You can be fat and not be lazy. And being fat does not give other people the right, or in their minds, the responsibility, to approach you unsolicited and give you advice about how you should lead your life.
The bottom line is that BOTH sides of this argument conflate the health risks of obesity with a moral imperative to be a healthy weight. You can have all the opinions you like about the aesthetics of being fat, or the health risks associated with it; but those opinions do not give you the right to treat other people like crap. [/quote]
Agreed, but this article was ridiculous, wouldn’t you say? The premise that thin people have a privilege that fat people are not able to have is ridiculous.
In some cases that may be true, but the vast majority it is not. No one is stopping fat people from being thin, except themselves (for the vast majority of cases).[/quote]
It’s also interesting that several of the examples (5 6 and 7, probably others) are simply economic decisions made by private companies.
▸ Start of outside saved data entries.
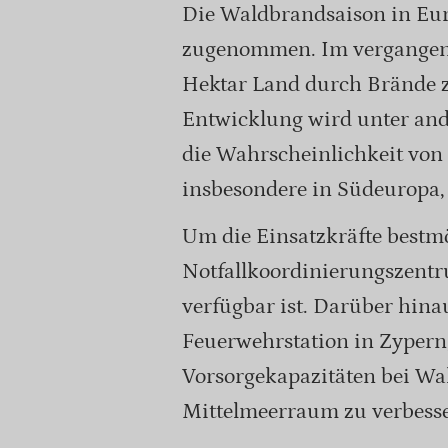
Die Waldbrandsaison in Euro
zugenommen. Im vergangene
Hektar Land durch Brände ze
Entwicklung wird unter an
die Wahrscheinlichkeit von
insbesondere in Südeuropa, 
Um die Einsatzkräfte bestmö
Notfallkoordinierungszentr
verfügbar ist. Darüber hina
Feuerwehrstation in Zypern
Vorsorgekapazitäten bei Wa
Mittelmeerraum zu verbess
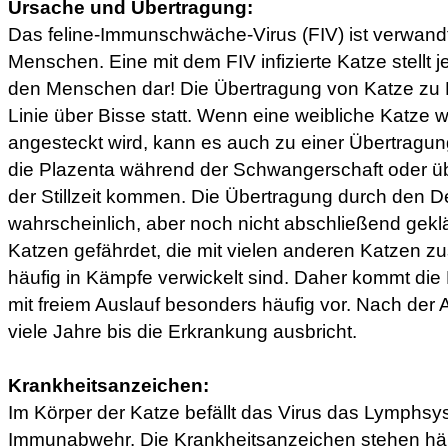
Ursache und Übertragung:
Das feline-Immunschwäche-Virus (FIV) ist verwandt
Menschen. Eine mit dem FIV infizierte Katze stellt 
den Menschen dar! Die Übertragung von Katze zu Ka
Linie über Bisse statt. Wenn eine weibliche Katze 
angesteckt wird, kann es auch zu einer Übertragung
die Plazenta während der Schwangerschaft oder ü
der Stillzeit kommen. Die Übertragung durch den De
wahrscheinlich, aber noch nicht abschließend geklä
Katzen gefährdet, die mit vielen anderen Katzen
häufig in Kämpfe verwickelt sind. Daher kommt die 
mit freiem Auslauf besonders häufig vor. Nach der
viele Jahre bis die Erkrankung ausbricht.
Krankheitsanzeichen:
Im Körper der Katze befällt das Virus das Lymphs
Immunabwehr. Die Krankheitsanzeichen stehen häuf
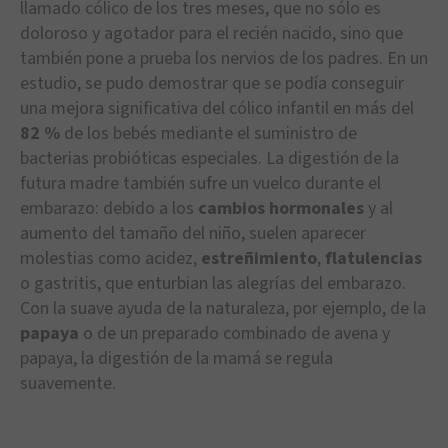
llamado cólico de los tres meses, que no sólo es
doloroso y agotador para el recién nacido, sino que
también pone a prueba los nervios de los padres. En un
estudio, se pudo demostrar que se podía conseguir
una mejora significativa del cólico infantil en más del
82 %
de los bebés mediante el suministro de
bacterias probióticas especiales. La digestión de la
futura madre también sufre un vuelco durante el
embarazo: debido a los
cambios hormonales
y al
aumento del tamaño del niño, suelen aparecer
molestias como acidez,
estreñimiento
,
flatulencias
o gastritis, que enturbian las alegrías del embarazo.
Con la suave ayuda de la naturaleza, por ejemplo, de la
papaya
o de un preparado combinado de avena y
papaya, la digestión de la mamá se regula
suavemente.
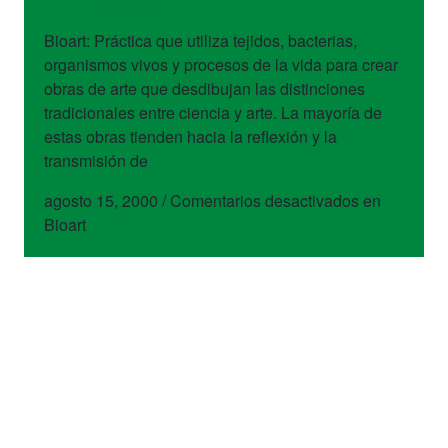
Bioart: Práctica que utiliza tejidos, bacterias,
organismos vivos y procesos de la vida para crear
obras de arte que desdibujan las distinciones
tradicionales entre ciencia y arte. La mayoría de
estas obras tienden hacia la reflexión y la
transmisión de
agosto 15, 2000
/
Comentarios desactivados
en
Bioart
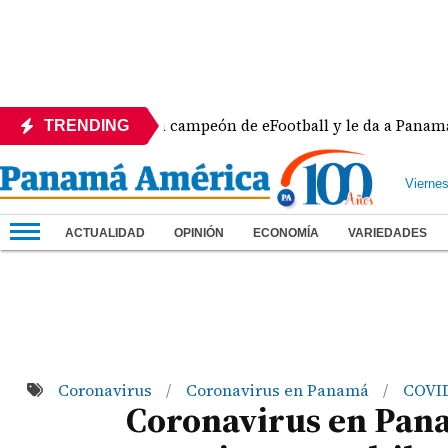
Mora se corona campeón de eFootball y le da a Panamá su se
TRENDING
Vierne
ACTUALIDAD
OPINIÓN
ECONOMÍA
VARIEDADES
Coronavirus
Coronavirus en Panamá
COVI
/
/
Coronavirus en Pan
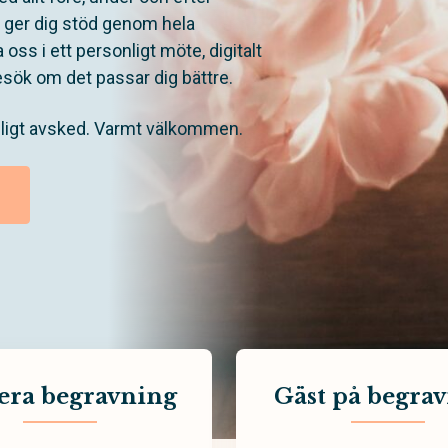
h ger dig stöd genom hela
 oss i ett personligt möte, digitalt
esök om det passar dig bättre.
nligt avsked. Varmt välkommen.
era begravning
Gäst på begra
If you’ve got a size of clothing that doesn’t sell as well as others, you’re not going to stock the shit out of it. And if you have to use extra material, you have to price it higher.
I have a sheet metal fabrication company. We make industrial dust collectors for drilling rigs. I’m imagining a customer telling me I should charge the same price for a 4000 lb dust collector as a 600 lb, because he can’t help it that his drill is so big. Absurd, right? This would obviously never happen.